Segundo Barreirinhas, a proposta será acompanhada de um “sistema” para que deputados e senadores possam simular diferentes alíquotas sem a necessidade de solicitar dados ao Fisco. Embora não tenha ficado claro se ele se referia ao simulador já desenvolvido pela equipe econômica, o secretário demonstrou confiança na ferramenta: “Estou seguro que vamos fazer uma proposta que vai permitir que o Congresso faça o cenário que vai preferir no sistema”, afirmou.
Informações de bastidores indicam que o Ministério da Fazenda pretende finalizar a redação do projeto até o Carnaval, embora a tendência seja de que o texto chegue oficialmente à Câmara dos Deputados somente após o feriado. Importante notar que a matéria pode ser enviada mesmo antes da publicação do regulamento geral do IBS (Imposto sobre Bens e Serviços) e da CBS (Contribuição sobre Bens e Serviços).

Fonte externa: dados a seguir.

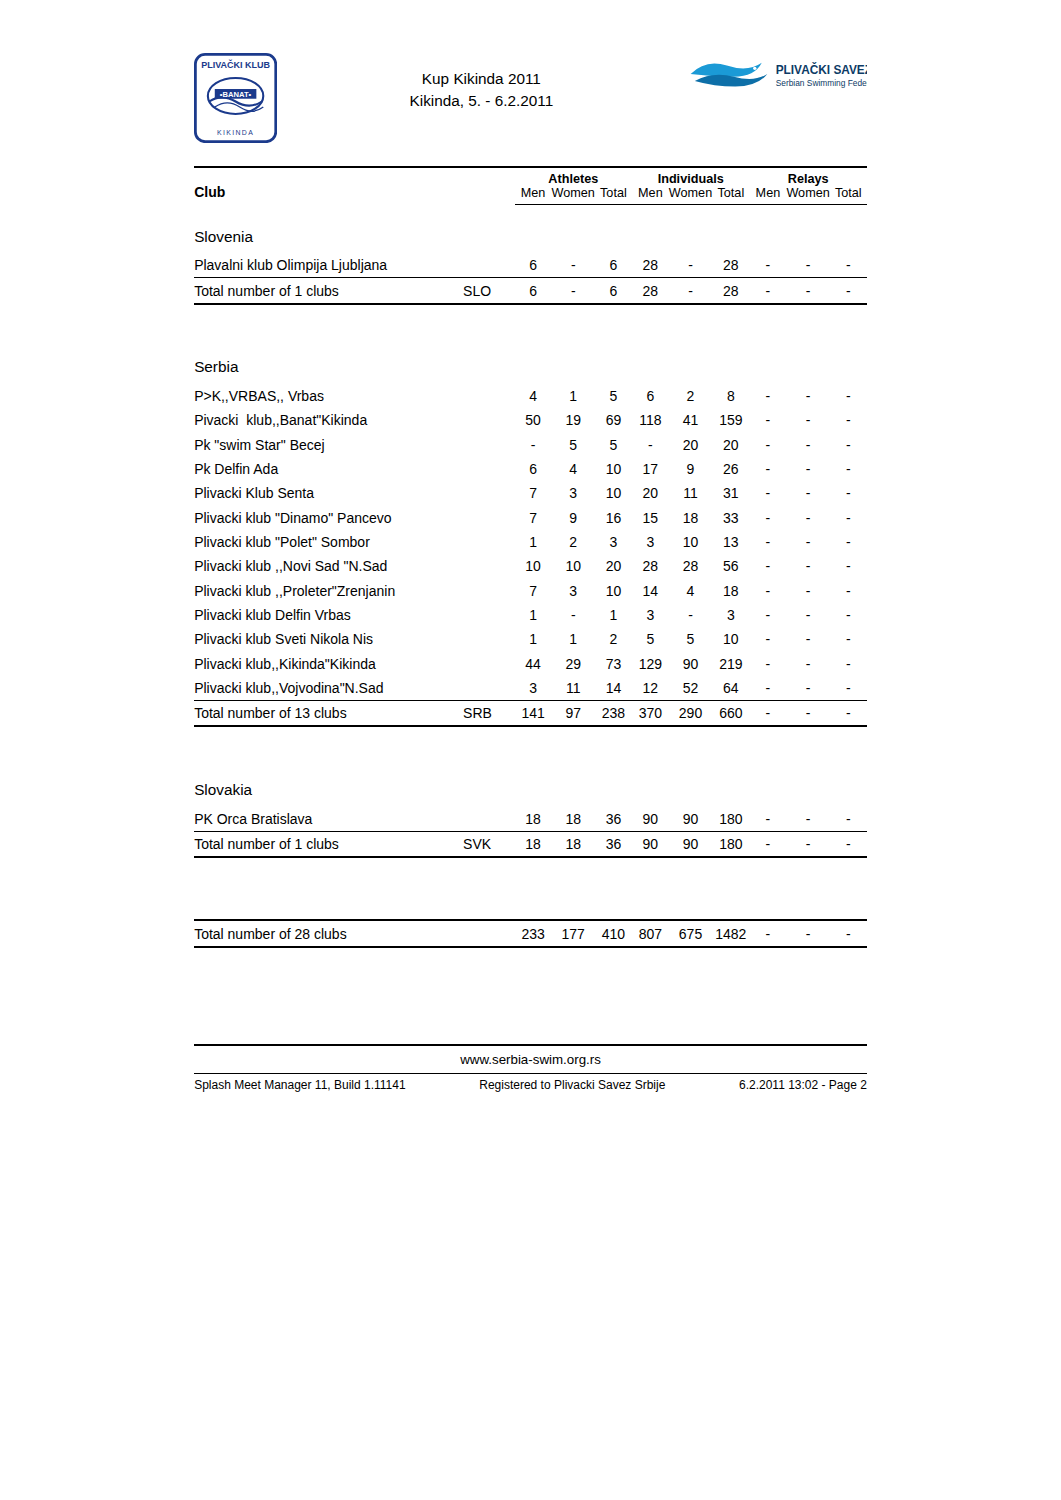PLIVAČKI KLUB •BANAT• KIKINDA
Kup Kikinda 2011
Kikinda, 5. - 6.2.2011
PLIVAČKI SAVEZ SRBIJE Serbian Swimming Federation
| Club | | Athletes | Individuals | Relays |
| --- | --- | --- | --- | --- |
| Men | Women | Total | Men | Women | Total | Men | Women | Total |
| Slovenia |
| Plavalni klub Olimpija Ljubljana | | 6 | - | 6 | 28 | - | 28 | - | - | - |
| Total number of 1 clubs | SLO | 6 | - | 6 | 28 | - | 28 | - | - | - |
| Serbia |
| P>K,,VRBAS,, Vrbas | | 4 | 1 | 5 | 6 | 2 | 8 | - | - | - |
| Pivacki klub,,Banat"Kikinda | | 50 | 19 | 69 | 118 | 41 | 159 | - | - | - |
| Pk "swim Star" Becej | | - | 5 | 5 | - | 20 | 20 | - | - | - |
| Pk Delfin Ada | | 6 | 4 | 10 | 17 | 9 | 26 | - | - | - |
| Plivacki Klub Senta | | 7 | 3 | 10 | 20 | 11 | 31 | - | - | - |
| Plivacki klub "Dinamo" Pancevo | | 7 | 9 | 16 | 15 | 18 | 33 | - | - | - |
| Plivacki klub "Polet" Sombor | | 1 | 2 | 3 | 3 | 10 | 13 | - | - | - |
| Plivacki klub ,,Novi Sad "N.Sad | | 10 | 10 | 20 | 28 | 28 | 56 | - | - | - |
| Plivacki klub ,,Proleter"Zrenjanin | | 7 | 3 | 10 | 14 | 4 | 18 | - | - | - |
| Plivacki klub Delfin Vrbas | | 1 | - | 1 | 3 | - | 3 | - | - | - |
| Plivacki klub Sveti Nikola Nis | | 1 | 1 | 2 | 5 | 5 | 10 | - | - | - |
| Plivacki klub,,Kikinda"Kikinda | | 44 | 29 | 73 | 129 | 90 | 219 | - | - | - |
| Plivacki klub,,Vojvodina"N.Sad | | 3 | 11 | 14 | 12 | 52 | 64 | - | - | - |
| Total number of 13 clubs | SRB | 141 | 97 | 238 | 370 | 290 | 660 | - | - | - |
| Slovakia |
| PK Orca Bratislava | | 18 | 18 | 36 | 90 | 90 | 180 | - | - | - |
| Total number of 1 clubs | SVK | 18 | 18 | 36 | 90 | 90 | 180 | - | - | - |
| Total number of 28 clubs | | 233 | 177 | 410 | 807 | 675 | 1482 | - | - | - |
www.serbia-swim.org.rs
Splash Meet Manager 11, Build 1.11141 Registered to Plivacki Savez Srbije 6.2.2011 13:02 - Page 2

O PL do IS trará definições cruciais sobre as alíquotas que incidirão sobre o rol de produtos considerados prejudiciais. O ministro da Fazenda, Fernando Haddad, já havia sinalizado em dezembro que esta pauta seria a prioridade máxima da pasta em 2026. A aprovação ainda este ano é fundamental para o planejamento das empresas, dado que o novo tributo tem previsão de incidência a partir de 2027.